Rachel Bouman (back row, center) with students from her “Lead Like a Boss” class on their tour of McDonald's headquarters in January.

Rachel Bouman, a member of Elmhurst (Ill.) Christian Reformed Church, has launched a nonprofit program geared to teaching young women in high schools across the United States the basics of leadership. 

“It truly is God’s work, as I never envisioned working with teenagers or starting a nonprofit or striving to envision something as large as this could become,” Bouman said of the venture. It was sparked by her participation in an enrichment experience at Timothy Christian Schools in Elmhurst in January.

As Bouman developed a curriculum for teaching a class on leadership to young women as part of Timothy’s “Renew” (a winter-interim offering between semesters), colleagues encouraged her to take it wider. 

“I prayed hard trying to figure out how to do this. I never imagined what would come out of this class,” said Bouman, who titled the class, and now the nonprofit, Lead Like a Boss.
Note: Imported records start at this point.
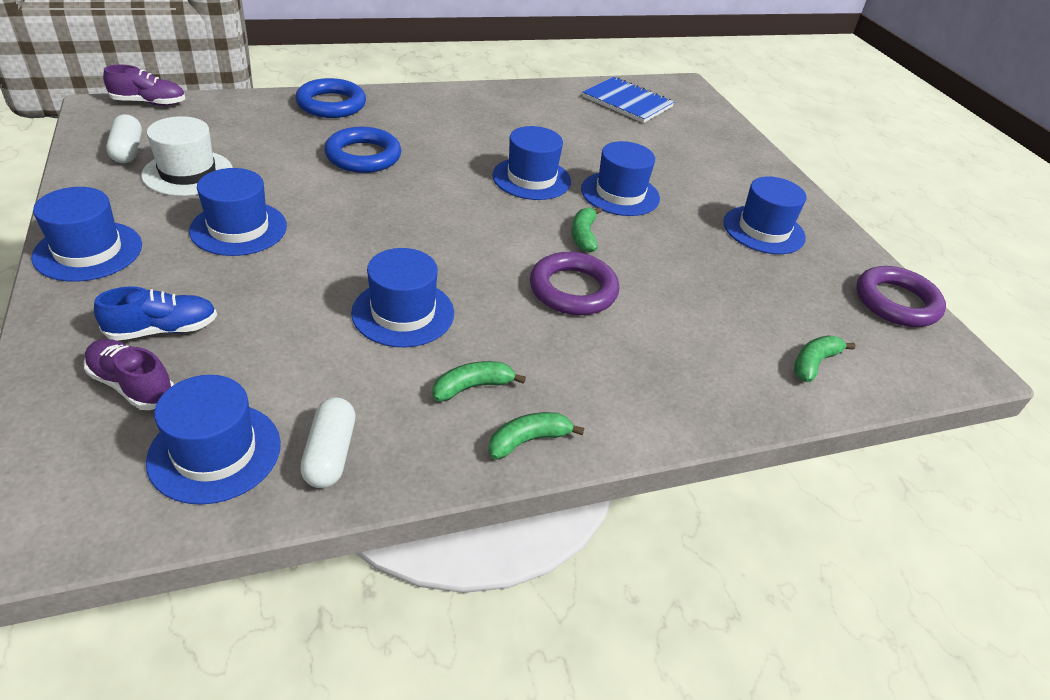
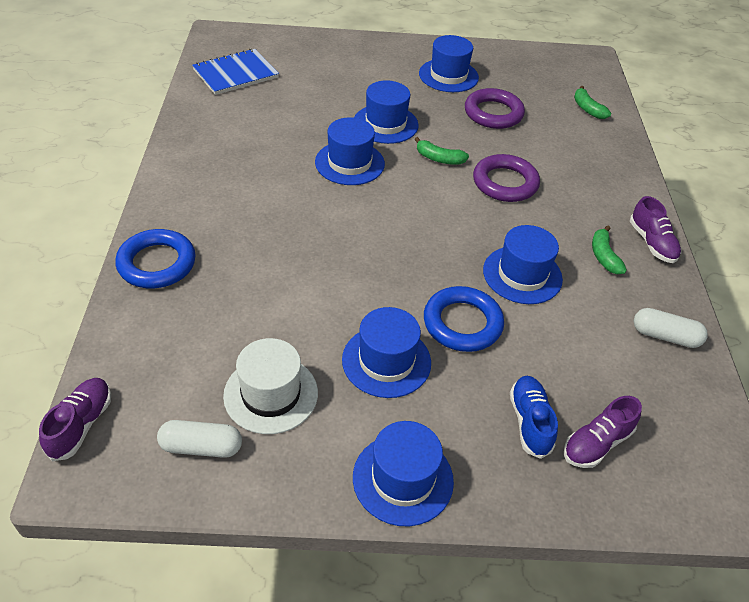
camera: 70 degrees left, 5 degrees up
blue hat [146,375,281,505] -> none
blue ring [324,127,401,173] -> blue ring moved to [424,286,504,352]
green banana [488,412,584,459] -> purple shoe [630,196,681,263]
purple ring [856,266,946,327] -> purple ring moved to [465,88,525,129]

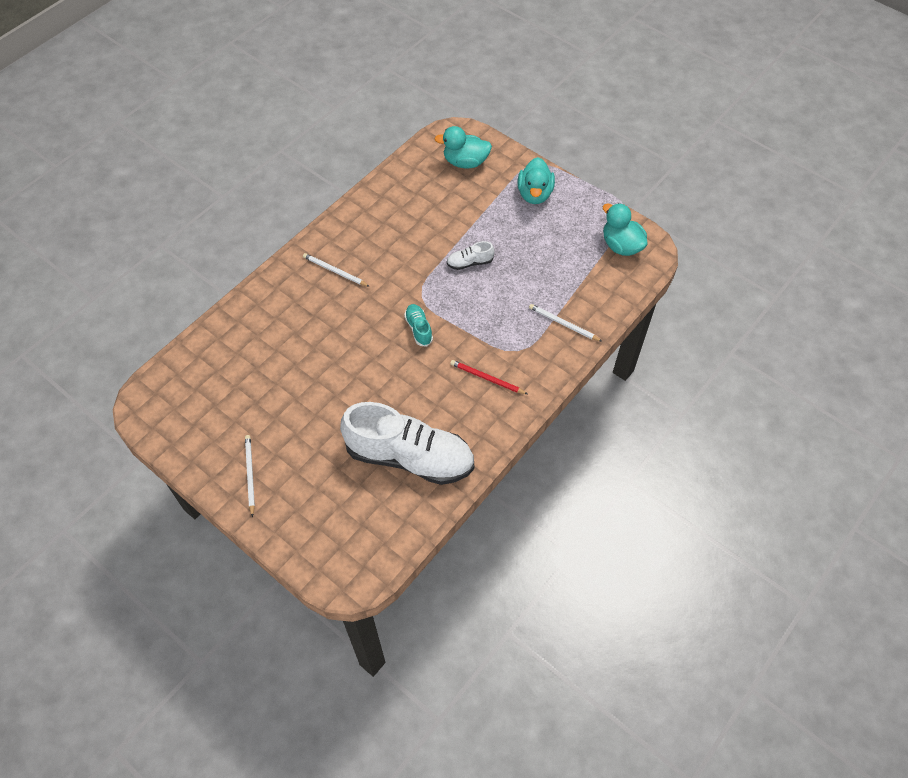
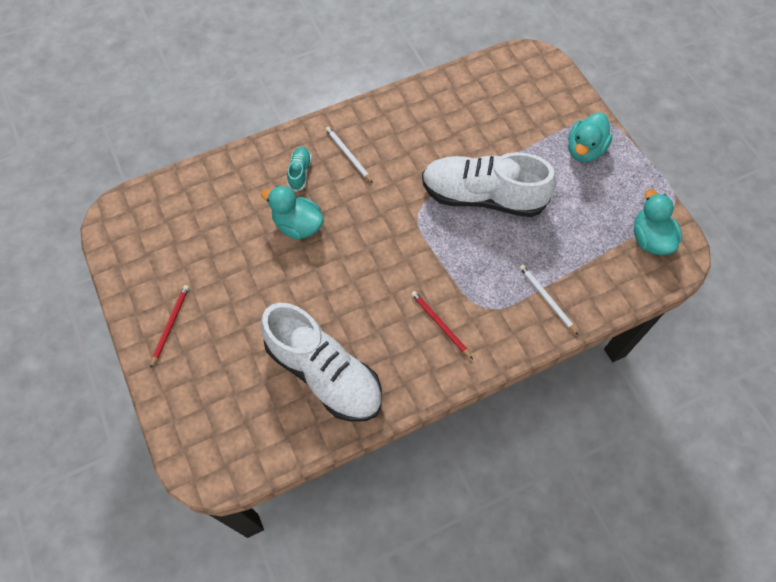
camera: 25 degrees right, 5 degrees up
white pencil [245,435,255,517] -> red pencil [150,285,189,369]
turquoise shoe [404,304,433,347] -> turquoise shoe moved to [287,147,312,192]
turquoise duck [434,126,492,168] -> turquoise duck moved to [261,186,324,240]
white shoe [446,241,494,270] -> white shoe [422,152,556,217], size x2.45

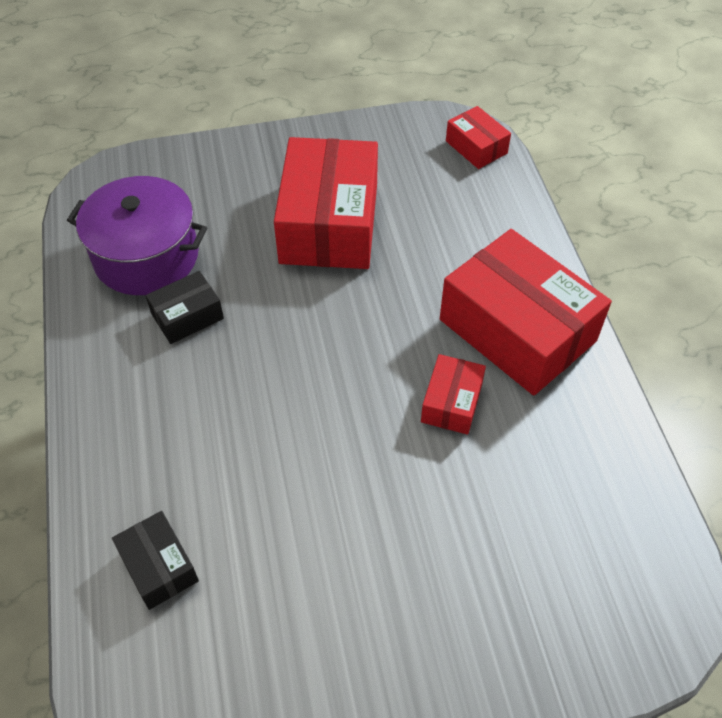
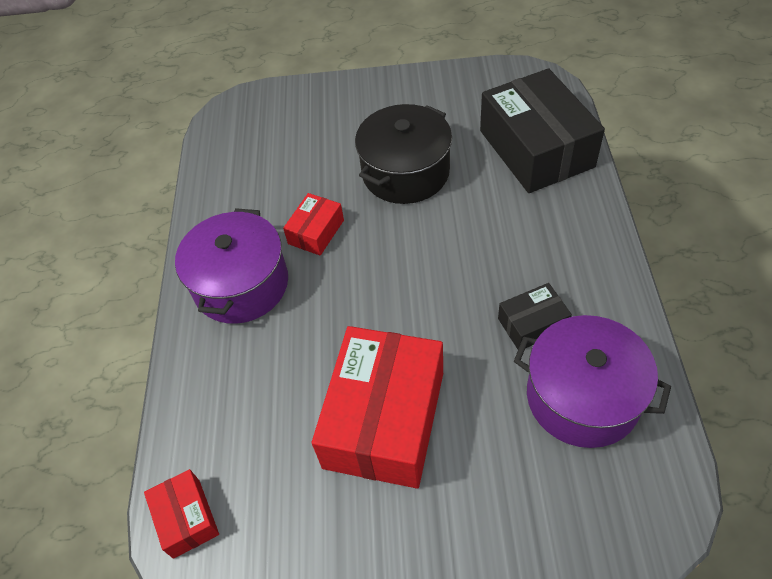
camera: 165 degrees left, 0 degrees up
black box [112,511,199,610] -> black box [480,68,605,193], size x2.11
red box [440,229,612,396] -> purple pot [175,208,288,324]
none -> black pot [355,104,452,204]

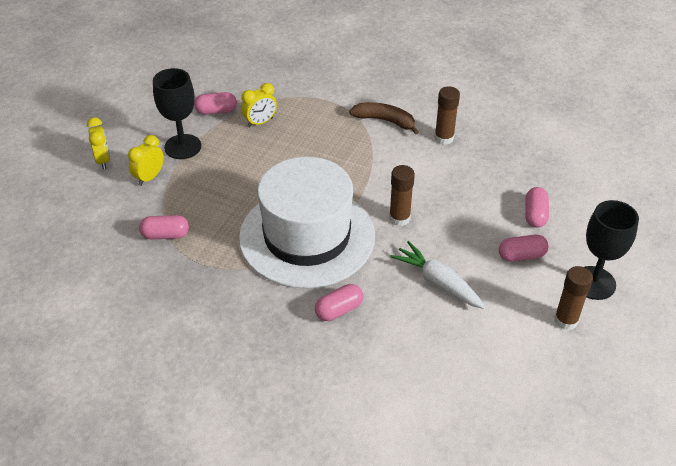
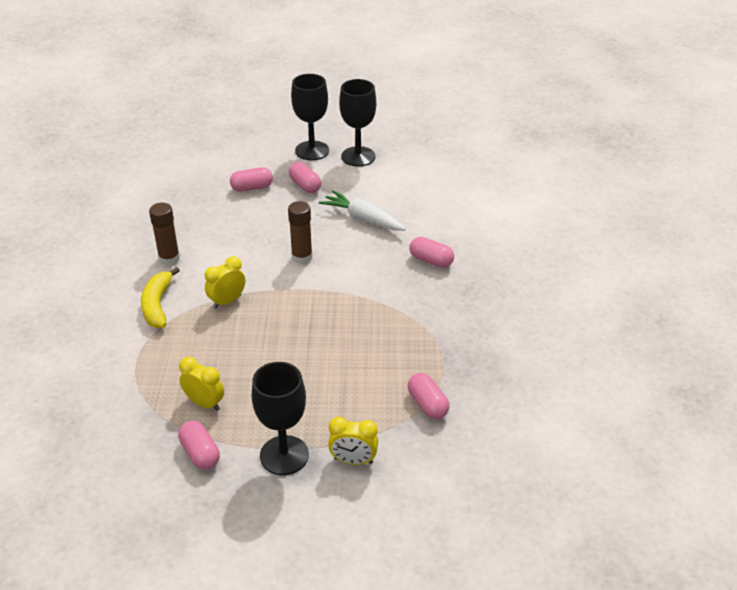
camera: 115 degrees left, 5 degrees down
yellow clock [87,117,110,169] -> yellow clock moved to [205,256,245,309]
white hat [239,157,375,288] -> none
brown banana [349,102,419,135] -> yellow banana [141,267,180,328]
white carrot [390,241,485,309] -> white carrot turned 105 degrees clockwise [319,190,406,231]
brown glue stick [554,266,593,330] -> black goblet [339,79,376,166]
Working for years for the federal government as an attorney, Bouman learned hard lessons of what it takes for a woman to rise in the ranks to be a leader. She now offers leadership coaching through her business, The Leadership Companion, and it’s how she had material and connections to share with the Timothy students. They took two field trips, meeting the vice president of communications at the McDonald's headquarters and touring Kolcraft Baby Products and meeting with the VP of marketing.

What especially gripped Bouman were the looks of interest, longing, and ambition on the class participants’ young faces. “I realized they wanted to know they could belong as leaders. I saw that I could help them step into leadership more confidently and sooner than might otherwise happen,” Bouman said.

Katherine Oldenburger, a Timothy parent, said, “As a result of the class, my daughter, Maggie, learned about what traits are important in order to be a strong leader, what her own personal strengths are, and to strive toward any goal she establishes for herself.” 

Looking ahead, Bouman plans to offer her new program to high school girls virtually as well as in-person classes in Chicago.

“I never thought this would be a demographic I’d work with, but I wish I had something like this when I was younger to help me realize I belonged in the places I found myself,” said Bouman.